Не совсем так. Безусловно, у его речи есть яркая индивидуальная особенность, которой, впрочем, сейчас многие подражают, но Путин, в отличие от западных политиков, гораздо чаще использует уже готовые шутки. Кроме того, особенно в первый президентский срок, в своей речи он постоянно цитировал анекдоты. Многие этого не замечали, то есть не узнавали цитаты, потому что репертуар был весьма широким. Скажем, на открытии еврейского культурного центра в Москве Путин пошутил: «Ну кто зайдет к бедному еврею?». Это цитата из анекдота о Рабиновиче, который сидит без штанов и в галстуке. «Почему в галстуке?  — спрашивают его. — А вдруг кто-нибудь зайдет? — Но почему тогда без штанов? — Ну кто же зайдет к бедному еврею…» А западные политики соблюдают правила западной риторики. В нужный момент оратор шутит, чтобы, с одной стороны, снять напряжение, с другой — подкрепить высказанную ранее мысль. А в русской политической речи сейчас нет устоявшихся правил  — ни для готовых, ни для спонтанных шуток. Иногда заранее подготовленная шутка используется внезапно, порой не очень к месту — например, если надо поставить в неловкое положение задавшего неприятный вопрос. Многие помнят, как Путин сказал западному журналисту: «Если вы хотите стать исламским радикалом и готовы пойти на то, чтобы сделать себе обрезание, то я приглашаю вас в Москву… Я порекомендую провести операцию так, чтобы у вас ничего больше не выросло». Здесь многое показательно — и грубость, и то, как он ее ввернул вместо ответа. Скорее всего, ввернул спонтанно, но заготовил заранее.

А как шутят начальники, разговаривая с подчиненными?

Есть тип юмора в русской начальственной риторике, направленный на то, чтобы продемонстрировать близость к народу. Шутки, зачастую довольно грубые, призваны показать, что руководитель не считается с условностями, готов нарушать табу, употребляя неприличные слова и выражения и тем самым становясь на одну ступеньку с подчиненными. Но дистанция не сокращается, потому что подчиненный никогда бы на такое не отважился. Но и на Западе в реальности — разумеется, не в учебниках по менеджменту — начальник позволяет себе говорить так, что подчиненный заведомо не ответит ему в том же духе. И все-таки различия есть. «Западный» культурный код можно сформулировать так: «хорошо, если у каждого есть свое мнение, и пусть каждый его выскажет». Русский культурный код иной: «если другой человек ошибается, хорошо, если ты его поправишь». То есть мнения подчиненных — это их ошибки, которые надо сразу же исправить.
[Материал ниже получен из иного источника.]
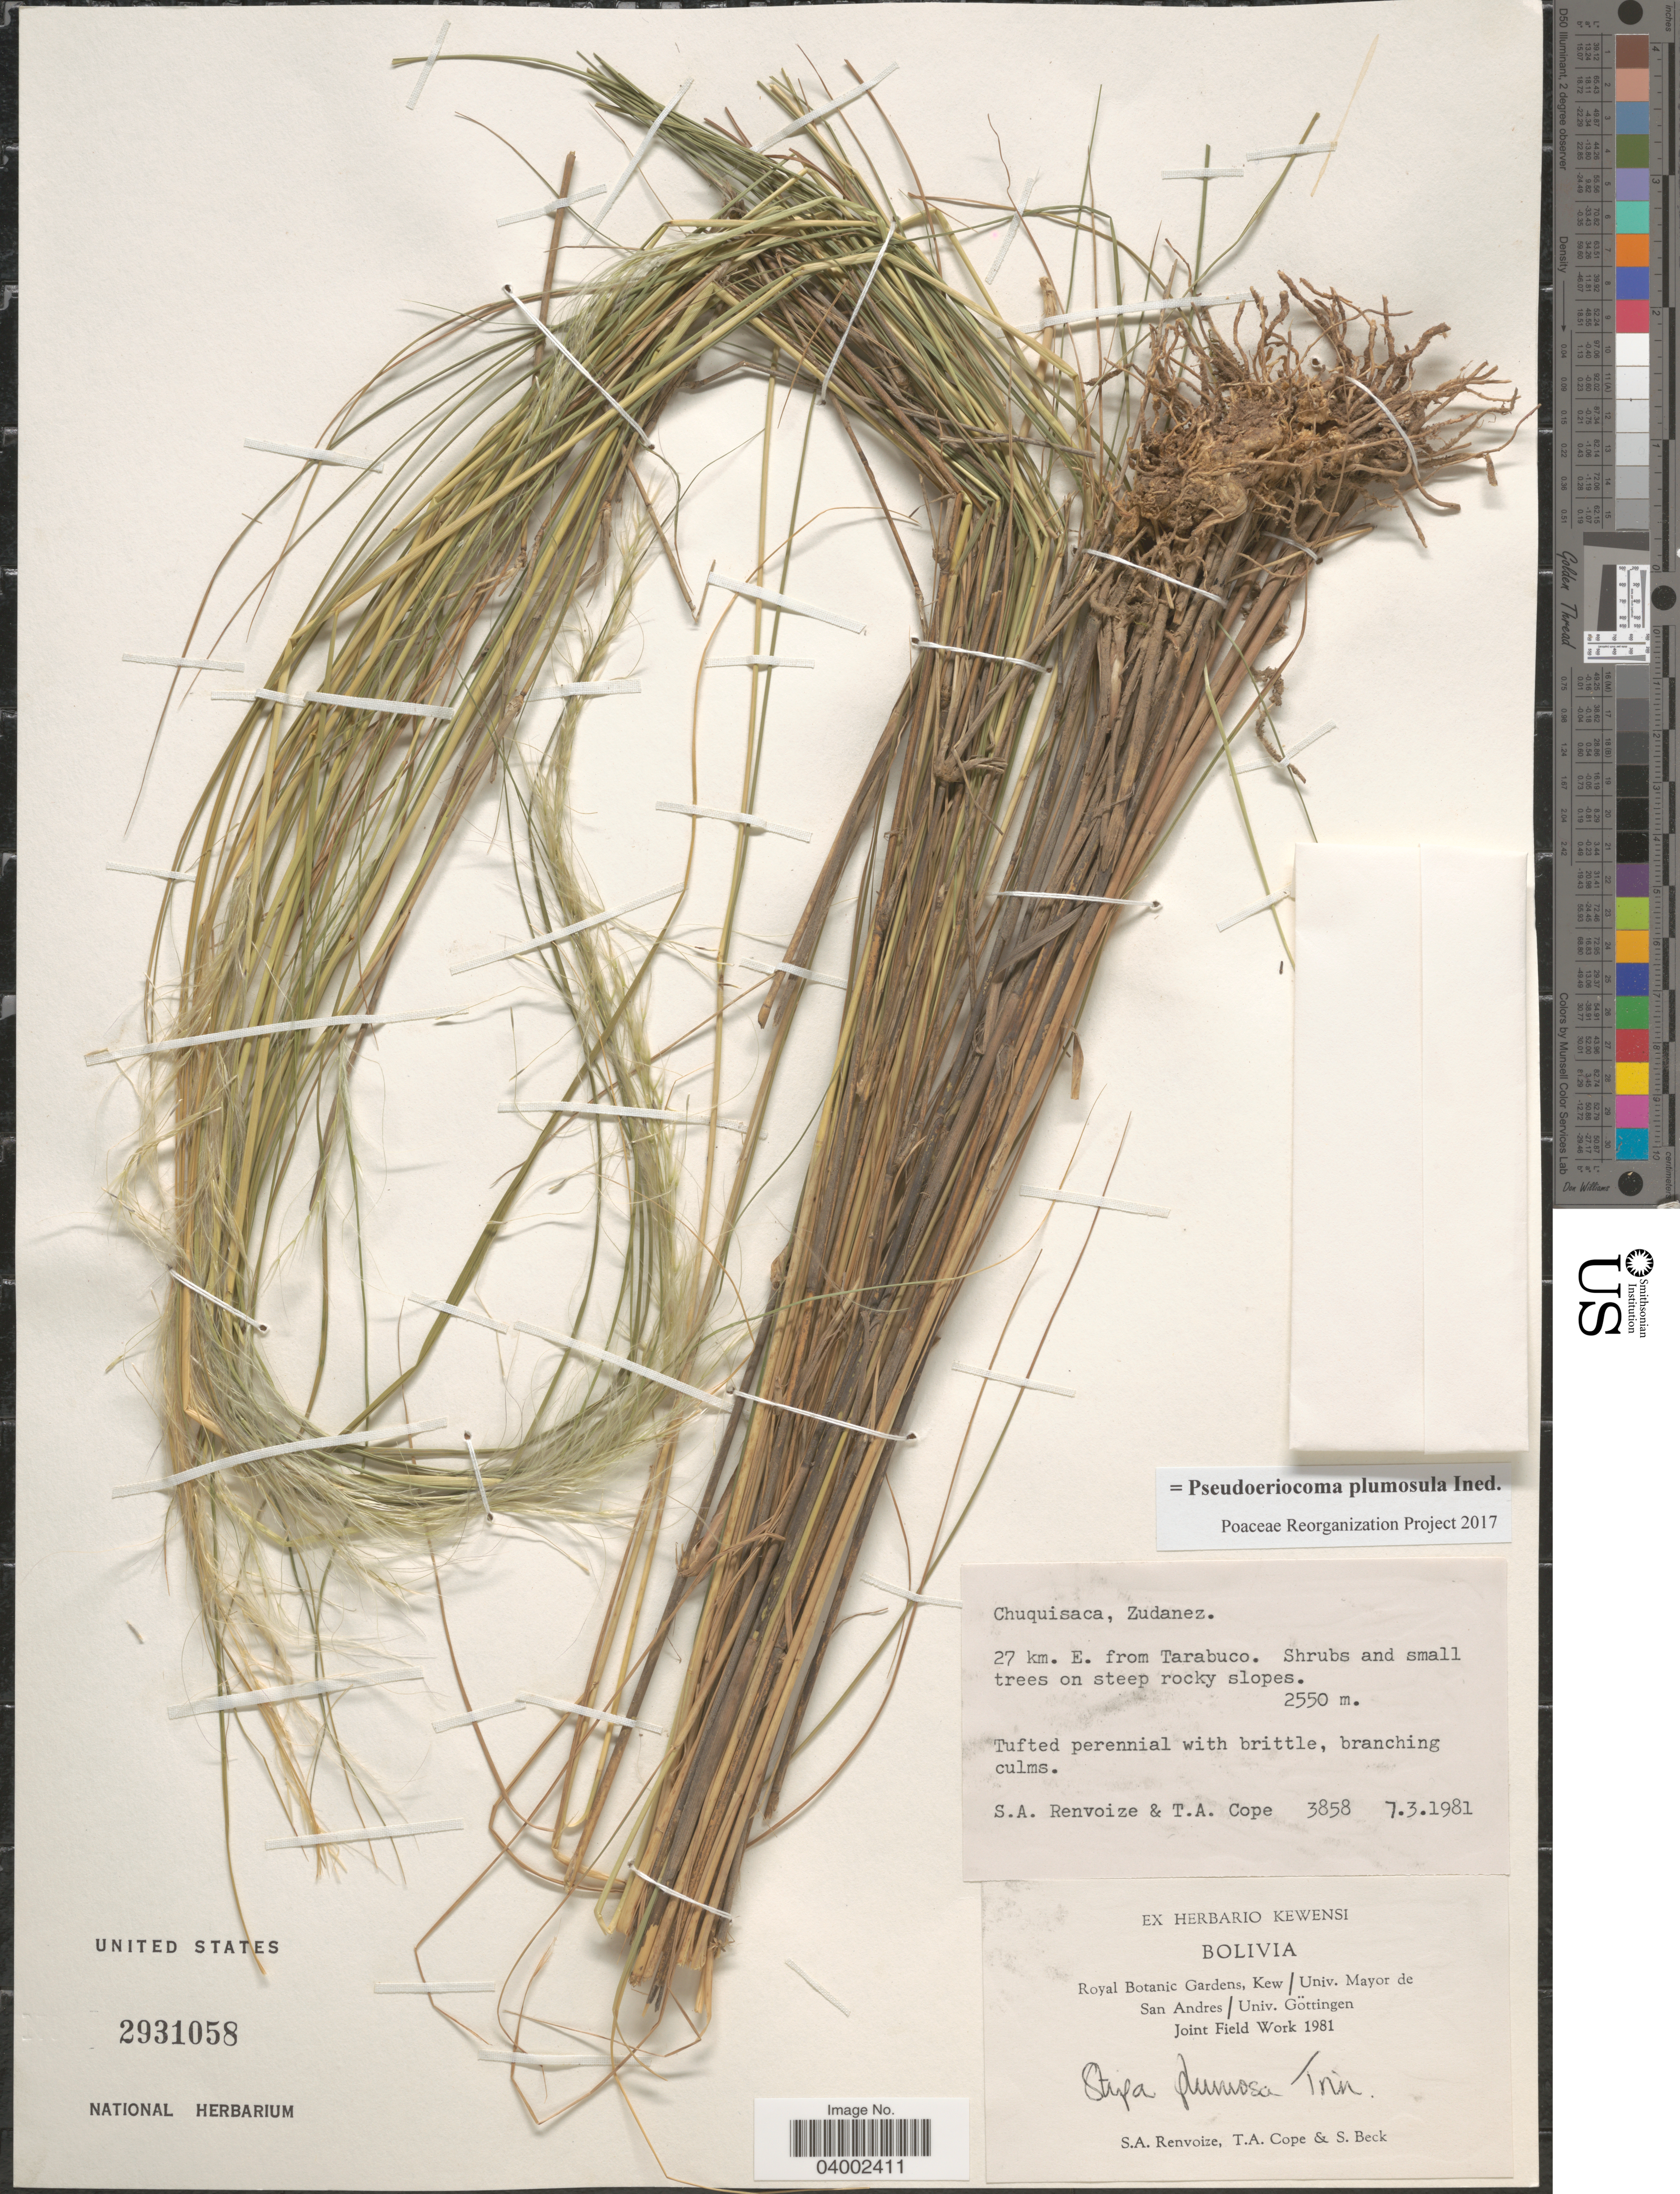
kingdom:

Хорошо, если в тактичной форме, но часто и в грубой. Кстати, сейчас мы видим огрубление и политической речи, и связано оно как раз с подражанием Путину. Нынешний президент Медведев явно подражает Путину, хотя для него грубость гораздо менее органична. Так мальчик, который воспитывался в тепличных условиях, подражает мальчику из подворотни.